● Aim of the task
Pictures are to be skipped. Retype exactly the lines from the top of the material through the one with "Preço mínimo: 58 €", and only those.

------------------------

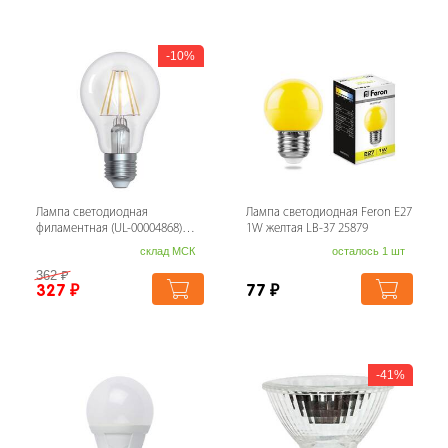
10%
Лампа светодиодная
Лампа светодиодная Feron E27
филаментная (UL-00004868)
1W желтая LB-37 25879
Uniel E27 15W 3000K
склад МСК
осталось 1 шт
прозрачная LED-A70-1...
362
₽
327
₽
77
₽
41%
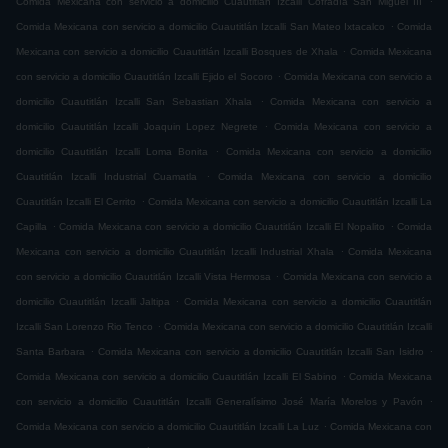
Comida Mexicana con servicio a domicilio Cuautitlán Izcalli Cofradía San Miguel ÌII
.
Comida Mexicana con servicio a domicilio Cuautitlán Izcalli San Mateo Ixtacalco
Comida
.
Mexicana con servicio a domicilio Cuautitlán Izcalli Bosques de Xhala
Comida Mexicana
.
con servicio a domicilio Cuautitlán Izcalli Ejido el Socoro
Comida Mexicana con servicio a
.
domicilio Cuautitlán Izcalli San Sebastian Xhala
Comida Mexicana con servicio a
.
domicilio Cuautitlán Izcalli Joaquin Lopez Negrete
Comida Mexicana con servicio a
.
domicilio Cuautitlán Izcalli Loma Bonita
Comida Mexicana con servicio a domicilio
.
Cuautitlán Izcalli Industrial Cuamatla
Comida Mexicana con servicio a domicilio
.
Cuautitlán Izcalli El Cerrito
Comida Mexicana con servicio a domicilio Cuautitlán Izcalli La
.
.
Capilla
Comida Mexicana con servicio a domicilio Cuautitlán Izcalli El Nopalito
Comida
.
Mexicana con servicio a domicilio Cuautitlán Izcalli Industrial Xhala
Comida Mexicana
.
con servicio a domicilio Cuautitlán Izcalli Vista Hermosa
Comida Mexicana con servicio a
.
domicilio Cuautitlán Izcalli Jaltipa
Comida Mexicana con servicio a domicilio Cuautitlán
.
Izcalli San Lorenzo Rio Tenco
Comida Mexicana con servicio a domicilio Cuautitlán Izcalli
.
.
Santa Barbara
Comida Mexicana con servicio a domicilio Cuautitlán Izcalli San Isidro
.
Comida Mexicana con servicio a domicilio Cuautitlán Izcalli El Sabino
Comida Mexicana
.
con servicio a domicilio Cuautitlán Izcalli Generalísimo José María Morelos y Pavón
.
Comida Mexicana con servicio a domicilio Cuautitlán Izcalli La Luz
Comida Mexicana con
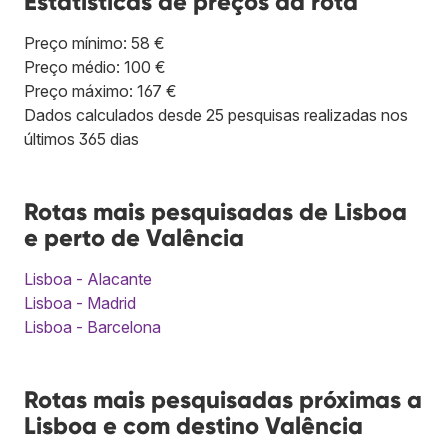
Estatísticas de preços da rota
Preço mínimo: 58 €
Preço médio: 100 €
Preço máximo: 167 €
Dados calculados desde 25 pesquisas realizadas nos
últimos 365 dias
Rotas mais pesquisadas de Lisboa
e perto de Valência
Lisboa - Alacante
Lisboa - Madrid
Lisboa - Barcelona
Rotas mais pesquisadas próximas a
Lisboa e com destino Valência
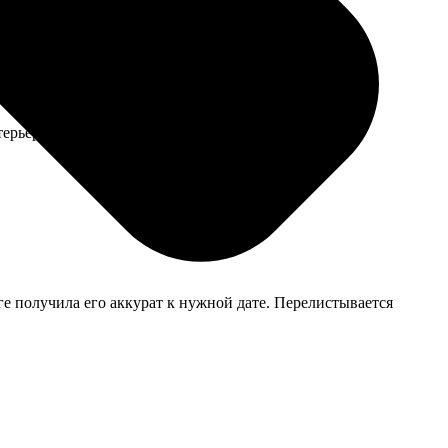
ерьере даже лучше смотрится, чем яркий вариант.
ге получила его аккурат к нужной дате. Перелистывается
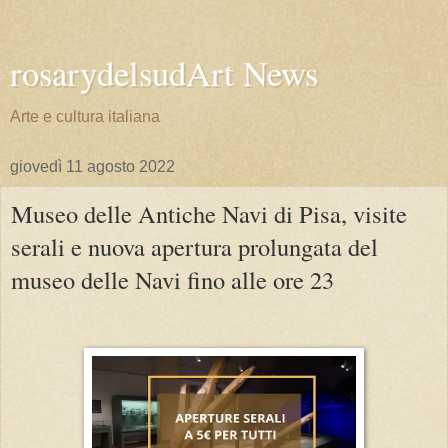
rosarydelsudArt News
Arte e cultura italiana
giovedì 11 agosto 2022
Museo delle Antiche Navi di Pisa, visite
serali e nuova apertura prolungata del
museo delle Navi fino alle ore 23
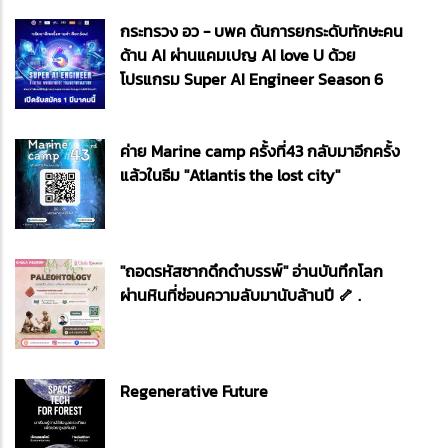
กระทรวง อว - บพค ดันการยกระดับทักษะคน
ด้าน AI ผ่านแคมเปญ AI love U ด้วย
โปรแกรม Super AI Engineer Season 6
ค่าย Marine camp ครั้งที่43 กลับมาอีกครั้ง
แล้วในธีม "Atlantis the lost city"
"ถอดรหัสซากดึกดำบรรพ์" อ่านบันทึกโลก
ผ่านหินที่ซ่อนความลับมานับล้านปี 🦴 .
Regenerative Future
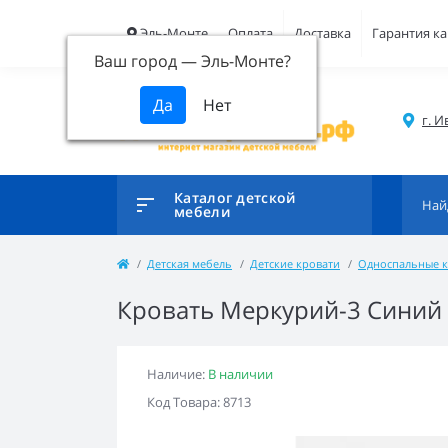
Эль-Монте
Оплата
Доставка
Гарантия ка
Ваш город —
Эль-Монте
?
г. И
Каталог детской
мебели
Детская мебель
Детские кровати
Односпальные к
Кровать Меркурий-3 Синий
Наличие:
В наличии
Код Товара: 8713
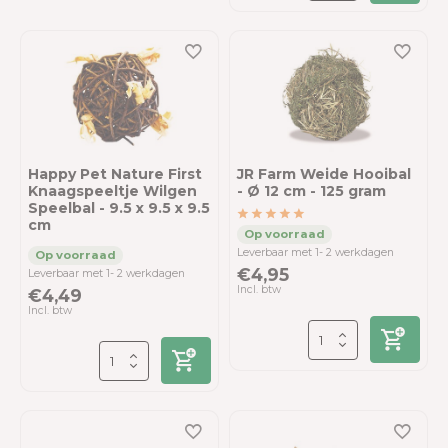
Happy Pet Nature First
JR Farm Weide Hooibal
Knaagspeeltje Wilgen
- Ø 12 cm - 125 gram
Speelbal - 9.5 x 9.5 x 9.5
cm
Leverbaar met 1- 2 werkdagen
€4,95
Leverbaar met 1- 2 werkdagen
Incl. btw
€4,49
Incl. btw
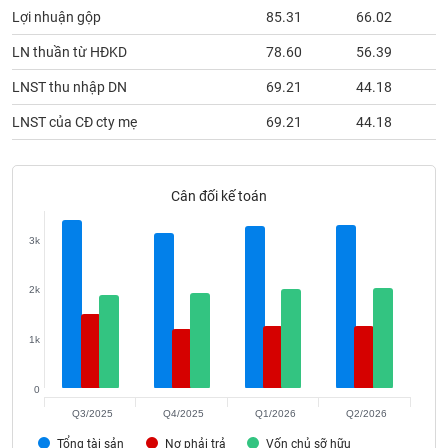
phân
Lợi nhuận gộp
85.31
66.02
tích
(-)
LN thuần từ HĐKD
78.60
56.39
LNST thu nhập DN
69.21
44.18
Thuật
ngữ
LNST của CĐ cty mẹ
69.21
44.18
(-)
Cân đối kế toán
Dịch
vụ
(-)
3k
2k
Đào
tạo
1k
0
Sách
Q3/2025
Q4/2025
Q1/2026
Q2/2026
tài
Tổng tài sản
Nợ phải trả
Vốn chủ sỡ hữu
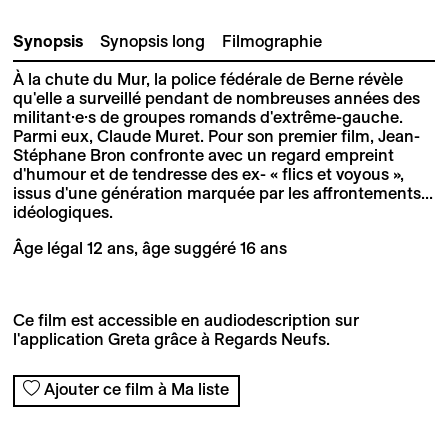
Synopsis
Synopsis long
Filmographie
À la chute du Mur, la police fédérale de Berne révèle
qu'elle a surveillé pendant de nombreuses années des
militant·e·s de groupes romands d'extrême-gauche.
Parmi eux, Claude Muret. Pour son premier film, Jean-
Stéphane Bron confronte avec un regard empreint
d'humour et de tendresse des ex- « flics et voyous »,
issus d'une génération marquée par les affrontements...
idéologiques.
Âge légal 12 ans, âge suggéré 16 ans
Ce film est accessible en audiodescription sur
l'application Greta grâce à Regards Neufs.
Ajouter ce film à Ma liste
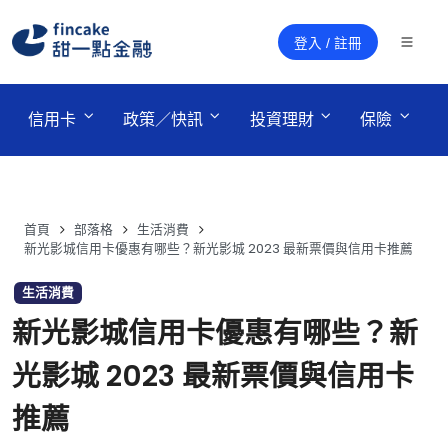
登入 / 註冊
 信用卡 
 政策／快訊 
 投資理財 
 保險 
首頁
部落格
生活消費
新光影城信用卡優惠有哪些？新光影城 2023 最新票價與信用卡推薦
生活消費
新光影城信用卡優惠有哪些？新
光影城 2023 最新票價與信用卡
推薦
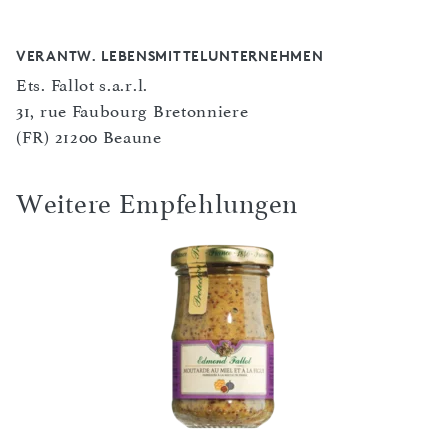
VERANTW. LEBENSMITTELUNTERNEHMEN
Ets. Fallot s.a.r.l.
31, rue Faubourg Bretonniere
(FR) 21200 Beaune
Weitere Empfehlungen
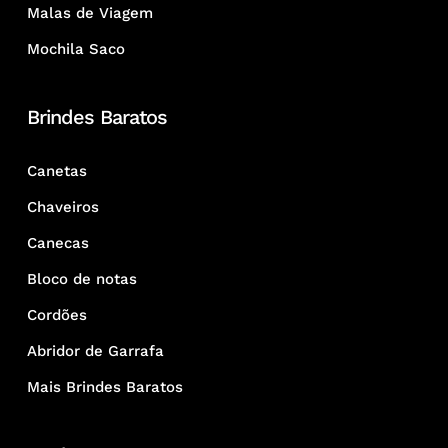
Malas de Viagem
Mochila Saco
Brindes Baratos
Canetas
Chaveiros
Canecas
Bloco de notas
Cordões
Abridor de Garrafa
Mais Brindes Baratos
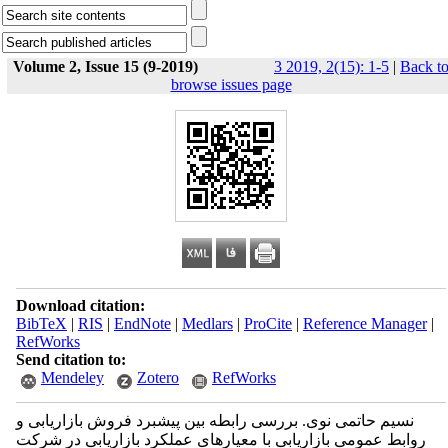
Volume 2, Issue 15 (9-2019)
3 2019, 2(15): 1-5
|
Back t
browse issues page
Download citation:
BibTeX
|
RIS
|
EndNote
|
Medlars
|
ProCite
|
Reference Manager
|
RefWorks
Send citation to:
Mendeley
Zotero
RefWorks
نسیم حاتمی نوی. بررسی رابطه بین پیشبرد فروش بازاریابی و
روابط عمومی بازاریابی با معیارهای عملکرد بازاریابی در شرکت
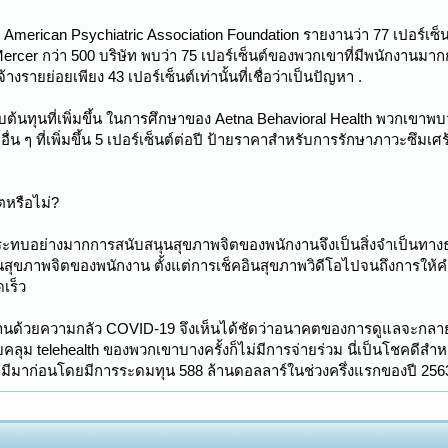
 American Psychiatric Association Foundation รายงานว่า 77 เปอร์เ
cer กว่า 500 บริษัท พบว่า 75 เปอร์เซ็นต์ของพวกเขาที่มีพนักงานมากกว่า 
างรายย่อยเพียง 43 เปอร์เซ็นต์เท่านั้นที่เชื่อว่าเป็นปัญหา .
บต้นทุนที่เพิ่มขึ้น ในการศึกษาของ Aetna Behavioral Health พวกเขาพบว่า
่น ๆ ที่เพิ่มขึ้น 5 เปอร์เซ็นต์ต่อปี ป้ายราคาสำหรับการรักษาภาวะซึมเศร
ตหรือไม่?
ะทบอย่างมากการสนับสนุนสุขภาพจิตของพนักงานจึงเป็นสิ่งจำเป็นทางธุรก
านสุขภาพจิตของพนักงาน ตั้งแต่การเช็คอินสุขภาพวิดีโอไปจนถึงการให
ดเร็ว
บ้านด้วยความกลัว COVID-19 จึงเห็นได้ชัดว่าอนาคตของการดูแลจะกลายเป็
ม telehealth ของพวกเขาบางครั้งก็ไม่มีการจ่ายร่วม นี่เป็นโชคดีสำห
เคยมีมาก่อนโดยมีการระดมทุน 588 ล้านดอลลาร์ในช่วงครึ่งแรกของปี 2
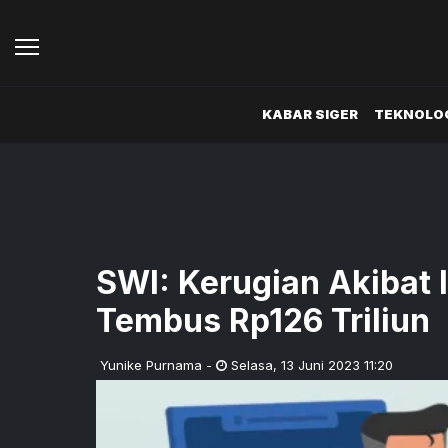
KABAR SIGER
TEKNOLOG
SWI: Kerugian Akibat 
Tembus Rp126 Triliun
Yunike Purnama
-
Selasa
,
13 Juni 2023 11:20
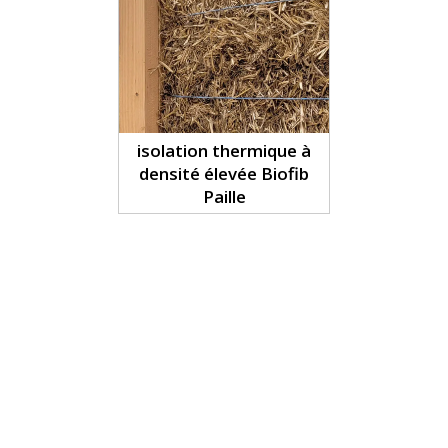
isolation thermique à
densité élevée Biofib
Paille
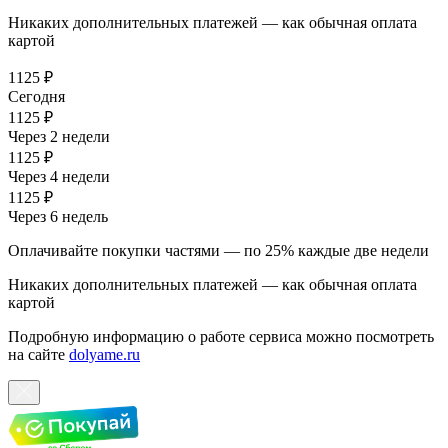
Никаких дополнительных платежей — как обычная оплата
картой
1125 ₽
Сегодня
1125 ₽
Через 2 недели
1125 ₽
Через 4 недели
1125 ₽
Через 6 недель
Оплачивайте покупки частями — по 25% каждые две недели
Никаких дополнительных платежей — как обычная оплата
картой
Подробную информацию о работе сервиса можно посмотреть
на сайте
dolyame.ru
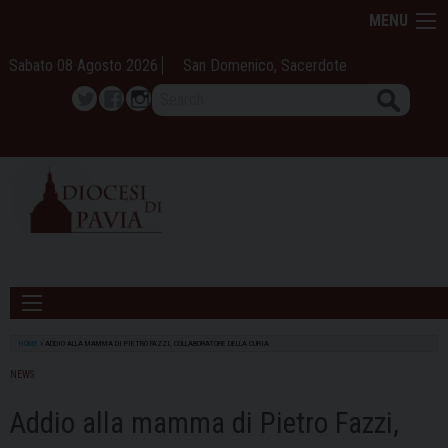
Skip
MENU
to
content
Sabato 08 Agosto 2026
San Domenico, Sacerdote
Search
Twitter
Facebook
Instagram
HOME
»
ADDIO ALLA MAMMA DI PIETRO FAZZI, COLLABORATORE DELLA CURIA
NEWS
Addio alla mamma di Pietro Fazzi,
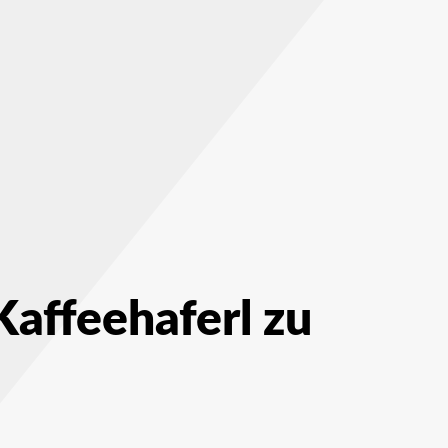
affeehaferl zu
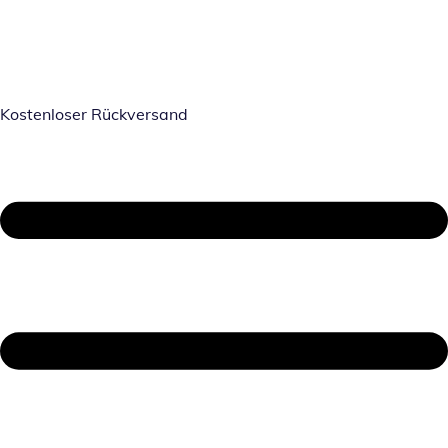
Kostenloser Rückversand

------------------------

● Result of the task
10%
Лампа светодиодная
Лампа светодиодная Feron E27
филаментная (UL-00004868)
1W желтая LB-37 25879
Uniel E27 15W 3000K
склад МСК
осталось 1 шт
прозрачная LED-A70-1...
362
₽
327
₽
77
₽
41%
Comida Mexicana con servicio a domicilio Cuautitlán Izcalli Cofradía San Miguel ÌII
.
Comida Mexicana con servicio a domicilio Cuautitlán Izcalli San Mateo Ixtacalco
Comida
.
Mexicana con servicio a domicilio Cuautitlán Izcalli Bosques de Xhala
Comida Mexicana
.
con servicio a domicilio Cuautitlán Izcalli Ejido el Socoro
Comida Mexicana con servicio a
.
domicilio Cuautitlán Izcalli San Sebastian Xhala
Comida Mexicana con servicio a
.
domicilio Cuautitlán Izcalli Joaquin Lopez Negrete
Comida Mexicana con servicio a
.
domicilio Cuautitlán Izcalli Loma Bonita
Comida Mexicana con servicio a domicilio
.
Cuautitlán Izcalli Industrial Cuamatla
Comida Mexicana con servicio a domicilio
.
Cuautitlán Izcalli El Cerrito
Comida Mexicana con servicio a domicilio Cuautitlán Izcalli La
.
.
Capilla
Comida Mexicana con servicio a domicilio Cuautitlán Izcalli El Nopalito
Comida
.
Mexicana con servicio a domicilio Cuautitlán Izcalli Industrial Xhala
Comida Mexicana
.
con servicio a domicilio Cuautitlán Izcalli Vista Hermosa
Comida Mexicana con servicio a
.
domicilio Cuautitlán Izcalli Jaltipa
Comida Mexicana con servicio a domicilio Cuautitlán
.
Izcalli San Lorenzo Rio Tenco
Comida Mexicana con servicio a domicilio Cuautitlán Izcalli
.
.
Santa Barbara
Comida Mexicana con servicio a domicilio Cuautitlán Izcalli San Isidro
.
Comida Mexicana con servicio a domicilio Cuautitlán Izcalli El Sabino
Comida Mexicana
.
con servicio a domicilio Cuautitlán Izcalli Generalísimo José María Morelos y Pavón
.
Comida Mexicana con servicio a domicilio Cuautitlán Izcalli La Luz
Comida Mexicana con
Estatísticas de preços da rota
Preço mínimo: 58 €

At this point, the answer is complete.